Midcentury Mashup dress

Midcentury mashup dress

I think my favourite part of sewing is matching fabrics to patterns. When I clapped eyes on this beautiful print I knew exactly what it was destined to be, and even better, no new pattern purchase was needed as it’s a Frankenpattern of two already in my library.

Midcentury mashup dress

It’s a mash-up of Simplicity 1651 and 1800, used previously here and here. The twist front bodice is a variant of 1651 and I reckoned its Fifites style would be a good match for the print. Gratuitous close-up:

Midcentury mashup dress

It was really fun to put together, with an ingenious method for attaching the shell, lining (yes, it’s lined! Sewing bucket list tick) and centre piece with no visible seams. As I was sewing it I thought that it would make a really cool back bodice piece too, even without the centre piece for a cut-out look.

Midcentury mashup dress

Having sewed both patterns before I knew to make a couple of fit modifications. I shortened the bodice by an inch to hit my natural waist, and took about 3 inches off the top of the skirt so that the pockets sit higher up.

Midcentury mashup dress

It was super easy to merge the two patterns since the construction is the same: I just made sure that the width of the skirt and bodice matched up when I put in the darts and pleats. It’s just maybe an inch too large on the waist, but I’d rather play it safe with woven fabrics.

Midcentury mashup dress

I’m generally pleased with my workmanship here for once. Look at that tidy invisible zip!

Midcentury mashup dress

The fabric, ah the fabric. I’m in LOVE. It was another £2.99/m Minerva bargain but this time the cheap fabric wheel of fortune landed in my favour: it feels so lovely, sewed up well, and oh my the print and colours. Midcentury heaven with a hint of Cubism? In my head, if I was ever on Project Runway (all sewists imagine this at one point or another don’t they?) this would be my final collection’s signature print. It feels so very me.

Midcentury mashup dress

This dress also got me thinking about something that Tilly touched on in a recent post regarding curating a personal style via the items you sew. It’s something I find difficult because I’m so drawn to lots of different fabrics and patterns right now – I’m just a kid in the proverbial and I want to sew all the things. But once my technique is better and I learn what I actually wear regularly I hope I can start curate a sense of cohesion in the items I sew, and create a pulled-together ‘look’ for myself as a result. I’m in admiration of bloggers who seem to have this nailed, such as Tilly herself, Ami, Anna and Andrea amongst lots more.

sewstudio

To help me stay on track, I made a Sewing Studio page of all my makes. I love seeing these on other sewists’ blogs to get an idea of their personal style and I think it will be helpful for me to shape my consistency. I feel like this dress is a good step in the right direction: its sludgy tones, graphic pattern and interesting details are a good basis for a checklist of ‘What Katie Sews And Will Probably Wear A Lot’. Does anyone else try to curate a personal style via their makes?
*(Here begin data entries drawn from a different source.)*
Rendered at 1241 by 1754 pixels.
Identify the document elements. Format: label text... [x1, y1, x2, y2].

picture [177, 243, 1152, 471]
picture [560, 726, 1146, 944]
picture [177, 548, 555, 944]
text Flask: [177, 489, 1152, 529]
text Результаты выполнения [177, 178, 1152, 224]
3 thoughts on “Midcentury Mashup dress

  1. Grace

    Another stunning dress! I love the idea of a sewing studio page, I also tend to be attracted to print and really need to start thinking about whether the things I make are really my style.

  2. Rachel Porter

    Love this dress – I know what you mean about wanting to sew all the things, though. I find that reading blogs just makes finding a personal style more difficult, as you see things other people have made and immediately want to pay homage to them (or totally copy them!). This dress is a great example, as I would never have been drawn to that fabric, but seeing what you have made it into and reading your description makes me want some myself (damn that self imposed fabric buying ban).

  3. Diane

    Another lovely dress Katie! I completely understand wanting to create a sense of cohesion in the items you sew. That’s partly what motivated me to finally learn – I one day dream of having the ultimate ‘grown up’ wardrobe where my clothes can be easily coordinated and outfits can be thrown together without much thought. I think I’m slowly getting there!